• EXERCISE INSTRUCTIONS
Report every line of the material that contains the string "South".

• ENTRIES SUPPLIED
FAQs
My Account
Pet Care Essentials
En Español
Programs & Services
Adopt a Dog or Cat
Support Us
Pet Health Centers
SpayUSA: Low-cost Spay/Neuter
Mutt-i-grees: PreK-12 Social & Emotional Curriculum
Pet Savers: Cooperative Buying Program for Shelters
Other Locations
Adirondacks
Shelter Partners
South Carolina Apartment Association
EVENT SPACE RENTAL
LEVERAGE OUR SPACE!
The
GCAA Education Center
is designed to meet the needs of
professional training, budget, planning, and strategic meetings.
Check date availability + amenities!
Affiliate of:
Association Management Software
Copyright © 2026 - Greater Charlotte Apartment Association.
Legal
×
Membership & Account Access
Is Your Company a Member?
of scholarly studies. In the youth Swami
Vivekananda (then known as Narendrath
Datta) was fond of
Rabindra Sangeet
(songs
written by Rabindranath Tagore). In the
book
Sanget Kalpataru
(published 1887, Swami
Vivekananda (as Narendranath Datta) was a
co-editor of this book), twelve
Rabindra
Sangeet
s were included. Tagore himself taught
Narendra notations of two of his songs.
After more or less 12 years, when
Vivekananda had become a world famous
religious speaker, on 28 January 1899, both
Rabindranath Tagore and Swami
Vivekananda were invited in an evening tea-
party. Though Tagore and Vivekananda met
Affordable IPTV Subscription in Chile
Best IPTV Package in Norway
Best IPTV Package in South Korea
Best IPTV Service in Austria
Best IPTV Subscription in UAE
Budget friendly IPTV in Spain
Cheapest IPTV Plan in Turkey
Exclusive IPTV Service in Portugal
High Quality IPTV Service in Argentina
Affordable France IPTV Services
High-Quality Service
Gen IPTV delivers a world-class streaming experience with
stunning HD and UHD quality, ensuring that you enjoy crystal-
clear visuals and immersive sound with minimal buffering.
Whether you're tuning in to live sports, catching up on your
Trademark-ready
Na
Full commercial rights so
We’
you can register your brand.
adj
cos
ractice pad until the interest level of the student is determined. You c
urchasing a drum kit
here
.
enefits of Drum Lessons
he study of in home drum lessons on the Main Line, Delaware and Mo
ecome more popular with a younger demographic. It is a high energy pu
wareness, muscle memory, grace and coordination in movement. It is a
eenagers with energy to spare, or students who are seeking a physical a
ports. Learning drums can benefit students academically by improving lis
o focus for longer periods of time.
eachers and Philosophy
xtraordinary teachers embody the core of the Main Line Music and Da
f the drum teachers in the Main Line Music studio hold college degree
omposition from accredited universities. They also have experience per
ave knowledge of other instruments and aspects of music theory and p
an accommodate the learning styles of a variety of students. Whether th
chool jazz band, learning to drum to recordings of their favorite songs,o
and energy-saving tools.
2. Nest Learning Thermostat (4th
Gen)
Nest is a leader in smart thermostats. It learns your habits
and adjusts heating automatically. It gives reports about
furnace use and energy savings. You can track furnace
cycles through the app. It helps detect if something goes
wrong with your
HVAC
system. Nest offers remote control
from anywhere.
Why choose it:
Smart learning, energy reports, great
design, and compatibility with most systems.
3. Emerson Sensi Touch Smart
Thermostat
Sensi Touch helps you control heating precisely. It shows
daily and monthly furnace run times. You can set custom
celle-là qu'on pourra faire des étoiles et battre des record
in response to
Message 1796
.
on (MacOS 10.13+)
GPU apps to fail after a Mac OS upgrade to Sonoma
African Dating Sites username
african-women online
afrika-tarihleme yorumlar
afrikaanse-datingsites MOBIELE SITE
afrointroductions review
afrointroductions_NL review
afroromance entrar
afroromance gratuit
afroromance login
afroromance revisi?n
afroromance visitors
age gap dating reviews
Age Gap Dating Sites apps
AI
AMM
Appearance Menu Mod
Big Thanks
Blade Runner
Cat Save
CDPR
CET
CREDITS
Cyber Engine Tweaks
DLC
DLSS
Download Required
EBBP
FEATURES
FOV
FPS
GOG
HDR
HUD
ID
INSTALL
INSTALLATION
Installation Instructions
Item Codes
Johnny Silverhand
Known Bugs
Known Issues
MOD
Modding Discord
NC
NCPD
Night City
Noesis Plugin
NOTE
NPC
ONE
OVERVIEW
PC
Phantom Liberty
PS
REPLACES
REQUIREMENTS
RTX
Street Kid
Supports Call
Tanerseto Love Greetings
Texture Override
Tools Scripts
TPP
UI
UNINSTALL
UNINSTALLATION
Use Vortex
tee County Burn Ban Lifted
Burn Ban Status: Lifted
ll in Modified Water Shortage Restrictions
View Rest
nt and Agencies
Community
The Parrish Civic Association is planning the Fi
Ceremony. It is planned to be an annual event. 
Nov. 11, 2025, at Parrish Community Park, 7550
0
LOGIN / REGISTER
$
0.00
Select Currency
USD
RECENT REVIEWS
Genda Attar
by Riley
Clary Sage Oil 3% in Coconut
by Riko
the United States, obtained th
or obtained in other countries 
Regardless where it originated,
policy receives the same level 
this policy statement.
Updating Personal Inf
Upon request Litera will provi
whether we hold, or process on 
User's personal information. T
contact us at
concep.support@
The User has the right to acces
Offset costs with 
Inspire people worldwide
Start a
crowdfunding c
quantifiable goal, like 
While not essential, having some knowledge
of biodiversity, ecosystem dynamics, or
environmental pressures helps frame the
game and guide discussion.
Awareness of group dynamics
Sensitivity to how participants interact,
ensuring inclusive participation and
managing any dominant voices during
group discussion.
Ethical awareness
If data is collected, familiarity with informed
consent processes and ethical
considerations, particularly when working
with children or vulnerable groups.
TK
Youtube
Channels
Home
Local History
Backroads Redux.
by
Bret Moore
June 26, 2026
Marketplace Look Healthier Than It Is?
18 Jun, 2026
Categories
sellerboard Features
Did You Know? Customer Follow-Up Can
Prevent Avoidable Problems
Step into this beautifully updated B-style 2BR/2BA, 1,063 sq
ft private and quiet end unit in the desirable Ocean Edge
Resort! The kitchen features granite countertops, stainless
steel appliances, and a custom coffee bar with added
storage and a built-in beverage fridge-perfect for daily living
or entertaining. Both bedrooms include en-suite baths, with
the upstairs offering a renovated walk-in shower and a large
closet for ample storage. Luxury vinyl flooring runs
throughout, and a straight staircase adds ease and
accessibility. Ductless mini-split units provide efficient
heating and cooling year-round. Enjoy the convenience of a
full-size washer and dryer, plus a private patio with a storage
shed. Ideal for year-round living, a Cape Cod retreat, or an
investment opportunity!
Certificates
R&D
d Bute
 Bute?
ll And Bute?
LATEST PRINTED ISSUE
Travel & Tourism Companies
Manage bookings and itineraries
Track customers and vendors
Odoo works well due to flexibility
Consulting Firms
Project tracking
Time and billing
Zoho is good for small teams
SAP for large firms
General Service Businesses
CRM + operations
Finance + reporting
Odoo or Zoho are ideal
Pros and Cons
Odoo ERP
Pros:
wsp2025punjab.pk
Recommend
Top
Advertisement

• COMPLETED EXERCISE
South Carolina Apartment Association
Best IPTV Package in South Korea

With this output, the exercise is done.